Required work> In the records below, some lines hold the word "inputs". Copy each of those lines.

(Stored items)
*****
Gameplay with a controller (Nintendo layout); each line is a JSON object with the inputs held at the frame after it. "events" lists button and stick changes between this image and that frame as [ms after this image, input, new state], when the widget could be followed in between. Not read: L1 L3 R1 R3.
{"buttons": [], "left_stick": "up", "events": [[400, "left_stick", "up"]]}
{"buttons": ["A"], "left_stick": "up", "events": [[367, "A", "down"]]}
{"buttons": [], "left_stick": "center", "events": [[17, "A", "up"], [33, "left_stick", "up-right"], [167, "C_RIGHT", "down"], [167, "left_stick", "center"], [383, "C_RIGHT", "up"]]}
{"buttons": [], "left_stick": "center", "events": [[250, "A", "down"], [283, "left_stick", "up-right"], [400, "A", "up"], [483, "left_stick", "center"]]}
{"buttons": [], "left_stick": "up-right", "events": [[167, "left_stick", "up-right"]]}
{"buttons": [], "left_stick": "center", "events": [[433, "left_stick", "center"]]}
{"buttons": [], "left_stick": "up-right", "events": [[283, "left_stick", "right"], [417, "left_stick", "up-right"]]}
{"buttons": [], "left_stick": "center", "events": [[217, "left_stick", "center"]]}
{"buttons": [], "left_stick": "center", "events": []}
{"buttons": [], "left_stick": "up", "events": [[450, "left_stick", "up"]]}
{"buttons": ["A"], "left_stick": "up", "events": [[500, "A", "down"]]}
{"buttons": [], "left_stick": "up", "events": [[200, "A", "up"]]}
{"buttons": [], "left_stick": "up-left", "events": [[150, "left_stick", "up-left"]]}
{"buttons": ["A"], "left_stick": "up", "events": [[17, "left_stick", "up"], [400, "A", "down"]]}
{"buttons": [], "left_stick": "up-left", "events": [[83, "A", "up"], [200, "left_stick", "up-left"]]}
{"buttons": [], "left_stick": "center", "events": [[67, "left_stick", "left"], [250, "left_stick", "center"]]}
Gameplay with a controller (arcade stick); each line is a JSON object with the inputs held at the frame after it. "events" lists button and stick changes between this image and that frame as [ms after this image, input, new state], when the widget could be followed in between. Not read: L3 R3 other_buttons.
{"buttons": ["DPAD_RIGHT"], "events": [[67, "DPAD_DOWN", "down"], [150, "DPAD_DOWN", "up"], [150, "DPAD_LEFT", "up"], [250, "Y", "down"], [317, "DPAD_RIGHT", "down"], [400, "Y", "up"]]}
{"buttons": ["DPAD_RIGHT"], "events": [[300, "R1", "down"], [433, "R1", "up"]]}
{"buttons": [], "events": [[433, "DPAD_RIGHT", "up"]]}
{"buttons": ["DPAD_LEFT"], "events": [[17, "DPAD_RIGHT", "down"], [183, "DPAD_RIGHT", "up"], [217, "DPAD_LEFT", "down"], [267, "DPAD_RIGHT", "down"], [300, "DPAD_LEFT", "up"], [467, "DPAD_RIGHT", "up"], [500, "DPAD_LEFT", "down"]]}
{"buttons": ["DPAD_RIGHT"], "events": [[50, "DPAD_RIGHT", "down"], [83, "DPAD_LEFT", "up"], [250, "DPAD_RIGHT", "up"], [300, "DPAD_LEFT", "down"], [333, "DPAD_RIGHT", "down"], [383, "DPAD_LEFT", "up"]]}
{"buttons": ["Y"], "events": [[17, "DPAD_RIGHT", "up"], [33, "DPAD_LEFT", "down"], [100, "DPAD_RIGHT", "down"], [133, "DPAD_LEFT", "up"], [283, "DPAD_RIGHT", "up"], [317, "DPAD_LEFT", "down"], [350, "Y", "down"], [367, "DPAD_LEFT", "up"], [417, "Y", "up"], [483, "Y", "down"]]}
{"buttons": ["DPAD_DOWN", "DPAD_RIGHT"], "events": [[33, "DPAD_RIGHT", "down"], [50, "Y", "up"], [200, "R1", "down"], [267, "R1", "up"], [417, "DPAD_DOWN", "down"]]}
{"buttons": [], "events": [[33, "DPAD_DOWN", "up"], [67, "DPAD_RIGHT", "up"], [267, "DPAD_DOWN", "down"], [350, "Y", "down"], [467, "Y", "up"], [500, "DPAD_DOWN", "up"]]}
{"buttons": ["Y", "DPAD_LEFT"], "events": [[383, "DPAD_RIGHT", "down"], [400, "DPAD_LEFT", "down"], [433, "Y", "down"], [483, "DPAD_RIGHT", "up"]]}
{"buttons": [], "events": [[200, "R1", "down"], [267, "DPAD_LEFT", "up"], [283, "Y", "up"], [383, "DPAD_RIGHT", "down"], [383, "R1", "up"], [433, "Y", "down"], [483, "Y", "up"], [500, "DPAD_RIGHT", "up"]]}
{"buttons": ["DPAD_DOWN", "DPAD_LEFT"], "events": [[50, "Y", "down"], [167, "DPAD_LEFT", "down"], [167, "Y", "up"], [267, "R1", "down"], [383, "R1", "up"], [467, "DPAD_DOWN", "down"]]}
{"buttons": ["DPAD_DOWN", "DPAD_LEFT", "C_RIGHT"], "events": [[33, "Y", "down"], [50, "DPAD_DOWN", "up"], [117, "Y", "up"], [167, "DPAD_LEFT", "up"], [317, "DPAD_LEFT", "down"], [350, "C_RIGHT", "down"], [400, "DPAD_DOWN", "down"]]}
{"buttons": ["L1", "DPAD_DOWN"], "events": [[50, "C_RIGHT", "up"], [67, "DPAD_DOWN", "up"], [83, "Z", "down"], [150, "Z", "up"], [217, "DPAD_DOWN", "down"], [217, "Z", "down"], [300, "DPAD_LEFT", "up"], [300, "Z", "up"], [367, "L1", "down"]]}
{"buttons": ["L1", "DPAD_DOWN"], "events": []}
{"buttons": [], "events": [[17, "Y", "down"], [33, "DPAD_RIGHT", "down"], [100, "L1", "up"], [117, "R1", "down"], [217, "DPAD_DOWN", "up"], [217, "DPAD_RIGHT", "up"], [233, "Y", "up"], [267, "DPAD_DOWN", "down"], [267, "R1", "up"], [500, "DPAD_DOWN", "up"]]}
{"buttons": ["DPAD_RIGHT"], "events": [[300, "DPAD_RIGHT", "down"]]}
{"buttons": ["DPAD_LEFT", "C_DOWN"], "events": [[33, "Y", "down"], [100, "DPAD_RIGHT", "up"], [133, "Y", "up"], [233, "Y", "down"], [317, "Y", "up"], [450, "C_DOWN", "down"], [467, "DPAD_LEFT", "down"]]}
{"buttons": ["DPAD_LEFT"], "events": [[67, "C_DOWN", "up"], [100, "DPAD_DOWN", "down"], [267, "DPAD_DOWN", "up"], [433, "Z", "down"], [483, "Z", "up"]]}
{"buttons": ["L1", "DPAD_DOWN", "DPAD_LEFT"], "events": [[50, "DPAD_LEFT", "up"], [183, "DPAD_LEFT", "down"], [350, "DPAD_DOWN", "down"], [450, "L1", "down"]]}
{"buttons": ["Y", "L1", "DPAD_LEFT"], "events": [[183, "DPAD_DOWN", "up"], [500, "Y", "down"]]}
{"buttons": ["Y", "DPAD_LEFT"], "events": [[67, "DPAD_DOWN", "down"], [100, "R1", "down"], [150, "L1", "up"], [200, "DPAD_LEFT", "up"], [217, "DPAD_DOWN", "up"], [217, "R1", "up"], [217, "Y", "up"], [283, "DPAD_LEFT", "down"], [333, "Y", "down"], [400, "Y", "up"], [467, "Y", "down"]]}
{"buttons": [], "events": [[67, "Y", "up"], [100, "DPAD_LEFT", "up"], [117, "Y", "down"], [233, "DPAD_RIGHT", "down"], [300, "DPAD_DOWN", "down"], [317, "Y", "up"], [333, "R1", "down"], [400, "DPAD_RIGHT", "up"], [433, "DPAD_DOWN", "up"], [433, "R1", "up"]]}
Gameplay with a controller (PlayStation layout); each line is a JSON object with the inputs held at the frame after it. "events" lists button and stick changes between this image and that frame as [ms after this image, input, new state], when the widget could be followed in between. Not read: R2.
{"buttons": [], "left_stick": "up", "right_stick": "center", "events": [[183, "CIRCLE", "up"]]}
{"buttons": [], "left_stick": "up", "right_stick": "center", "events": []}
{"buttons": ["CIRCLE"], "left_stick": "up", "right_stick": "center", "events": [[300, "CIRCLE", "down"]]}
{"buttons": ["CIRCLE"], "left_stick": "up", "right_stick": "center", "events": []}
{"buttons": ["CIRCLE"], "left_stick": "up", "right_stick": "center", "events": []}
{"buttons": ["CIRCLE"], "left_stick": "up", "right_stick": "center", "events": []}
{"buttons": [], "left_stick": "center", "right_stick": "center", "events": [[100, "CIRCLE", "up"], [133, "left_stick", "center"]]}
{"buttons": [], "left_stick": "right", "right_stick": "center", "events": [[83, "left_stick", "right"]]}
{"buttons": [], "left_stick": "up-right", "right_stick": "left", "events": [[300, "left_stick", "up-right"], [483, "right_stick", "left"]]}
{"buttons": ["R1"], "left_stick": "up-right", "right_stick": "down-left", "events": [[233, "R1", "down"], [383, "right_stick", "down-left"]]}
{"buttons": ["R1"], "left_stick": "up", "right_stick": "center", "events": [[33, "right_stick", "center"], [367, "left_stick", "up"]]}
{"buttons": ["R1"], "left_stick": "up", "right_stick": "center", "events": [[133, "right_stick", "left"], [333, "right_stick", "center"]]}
*****
Output below>
Gameplay with a controller (Nintendo layout); each line is a JSON object with the inputs held at the frame after it. "events" lists button and stick changes between this image and that frame as [ms after this image, input, new state], when the widget could be followed in between. Not read: L1 L3 R1 R3.
Gameplay with a controller (arcade stick); each line is a JSON object with the inputs held at the frame after it. "events" lists button and stick changes between this image and that frame as [ms after this image, input, new state], when the widget could be followed in between. Not read: L3 R3 other_buttons.
Gameplay with a controller (PlayStation layout); each line is a JSON object with the inputs held at the frame after it. "events" lists button and stick changes between this image and that frame as [ms after this image, input, new state], when the widget could be followed in between. Not read: R2.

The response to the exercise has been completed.